Ce site est édité par l'INRS
Le port de charges

Soins à la personne : accompagner, sans porter

Au foyer d’accueil médicalisé (FAM) Les Myosotis, à Dourdan, le personnel apprend à accompagner les résidents polyhandicapés dans leurs déplacements, en les portant le moins possible. Un véritable changement de culture qui exige l’implication de tous.

5 minutes de lecture
Corinne Soulay - 04/10/2023
Lien copié
Illustration d'une aide à la mobilité au foyer les Myosotis.

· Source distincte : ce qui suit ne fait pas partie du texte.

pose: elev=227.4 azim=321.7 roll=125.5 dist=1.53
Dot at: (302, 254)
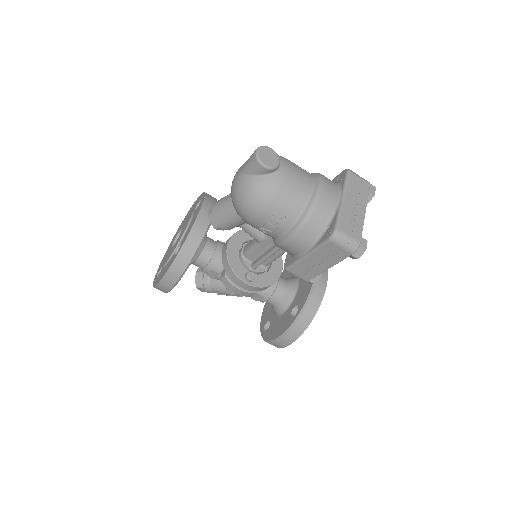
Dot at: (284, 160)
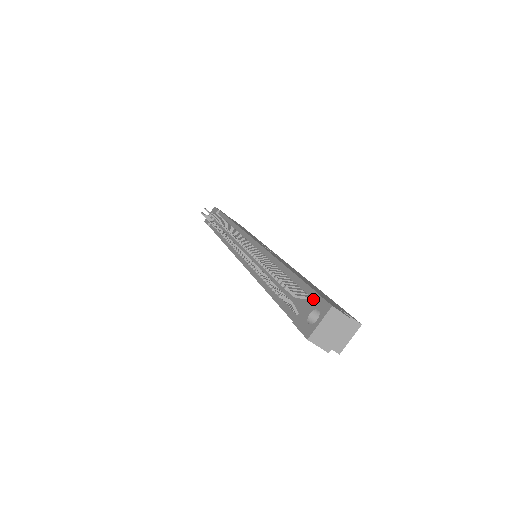
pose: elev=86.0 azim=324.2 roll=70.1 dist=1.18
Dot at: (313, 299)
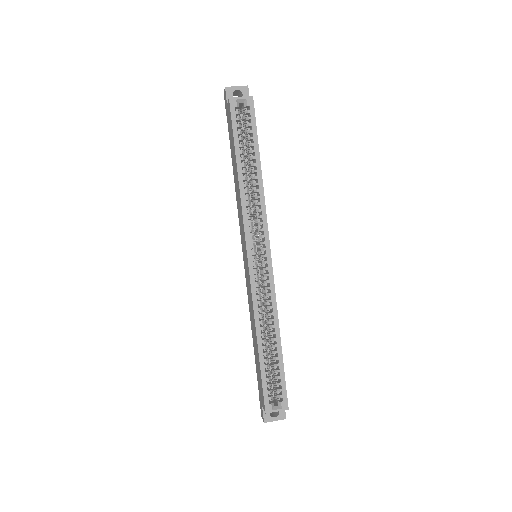
Dot at: occluded
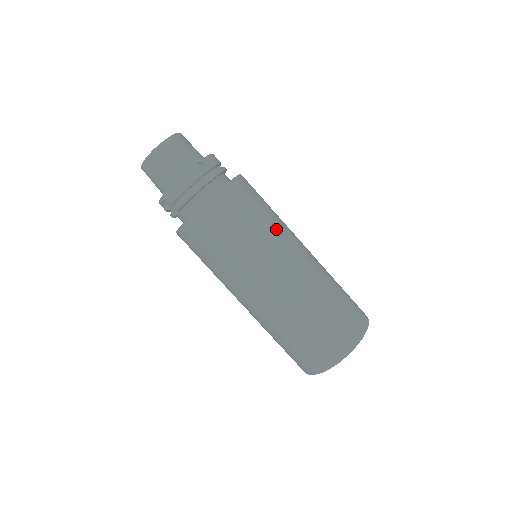
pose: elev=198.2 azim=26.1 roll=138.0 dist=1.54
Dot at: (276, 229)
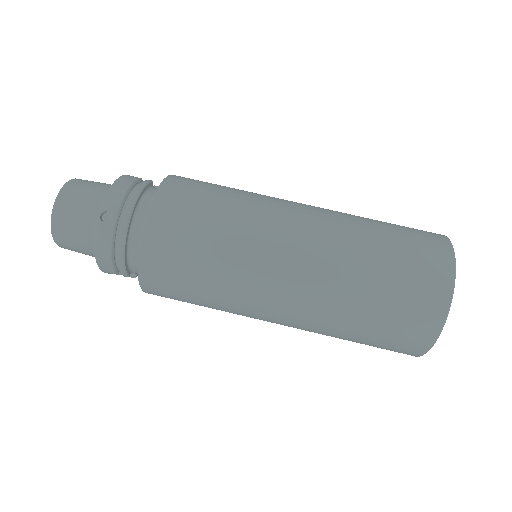
Dot at: (244, 230)
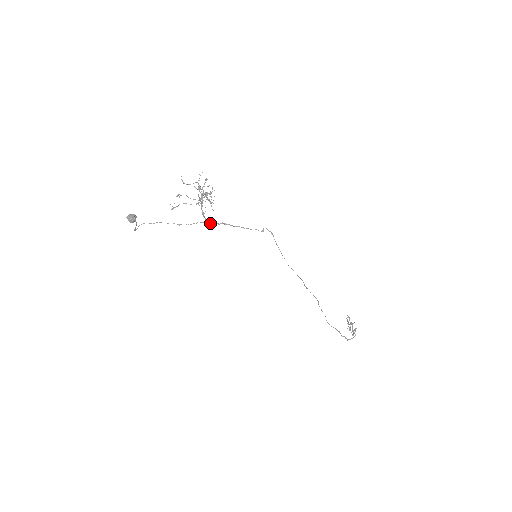
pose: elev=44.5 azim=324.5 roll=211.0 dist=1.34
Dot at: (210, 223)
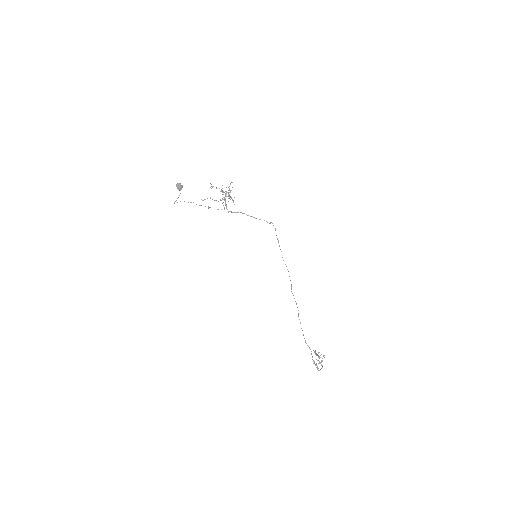
Dot at: (231, 211)
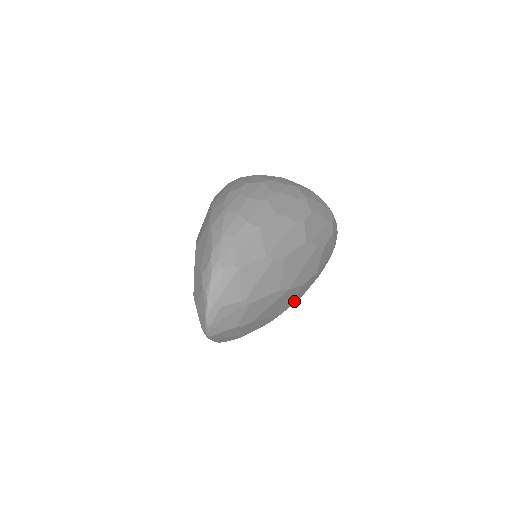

« Allonge-toi », « Plie les genoux », « Attrape le perroquet », « Oh hisse ! On tire sur les bras ! »… En ce début d’après-midi, au foyer d’accueil médicalisé (FAM) Les Myosotis, à Dourdan, en Essonne, Sandrine – lunettes bleues, t-shirt corail et sourire vissé aux lèvres – suit consciencieusement les consignes de Stéphane Le Roux, le kinésithérapeute. L’objectif est de s’allonger dans son lit. La jeune femme est atteinte d’une infirmité motrice cérébrale à l’origine d’importantes raideurs articulaires qui la contraignent à se déplacer en fauteuil roulant. Il y a quelques mois encore, son transfert du fauteuil au couchage, puis son installation au lit, impliquait le portage par un soignant. Désormais, Sandrine s’y attelle seule, grâce au guidage verbal de Stéphane. À peine a-t-il eu à lui tenir les pieds, pour accompagner le mouvement de ses jambes, de l’extérieur vers l’intérieur du lit.

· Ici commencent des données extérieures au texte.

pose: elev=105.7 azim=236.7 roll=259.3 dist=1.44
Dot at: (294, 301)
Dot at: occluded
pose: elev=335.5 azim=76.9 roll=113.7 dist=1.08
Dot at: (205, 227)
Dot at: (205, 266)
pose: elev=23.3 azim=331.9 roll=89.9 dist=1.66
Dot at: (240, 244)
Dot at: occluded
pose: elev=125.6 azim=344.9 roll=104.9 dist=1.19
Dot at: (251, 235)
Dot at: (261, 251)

Ces progrès sont le résultat d’un virage pris il y a un an par la direction du FAM. « Nous avons été ciblés TMS-Pros par la Cramif, car nous avions un taux d’accidentologie important chez nos salariés, notamment des lombalgies consécutives à des transferts assis-assis ou des rehaussements au lit, se souvient Ingrid Laudren, directrice de l’établissement, qui accueille quinze résidents polyhandicapés et quinze atteints de trouble du spectre autistique. Cela a été une opportunité pour nous : Stéphane Le Roux, notre kinésithérapeute, a ainsi pu être formé, en tant que référent TMS, à l’hôpital Saint-Joseph de Paris, au soin de manutention, une approche qui vise à supprimer les portages délétères. Et, progressivement, il forme tout le personnel. »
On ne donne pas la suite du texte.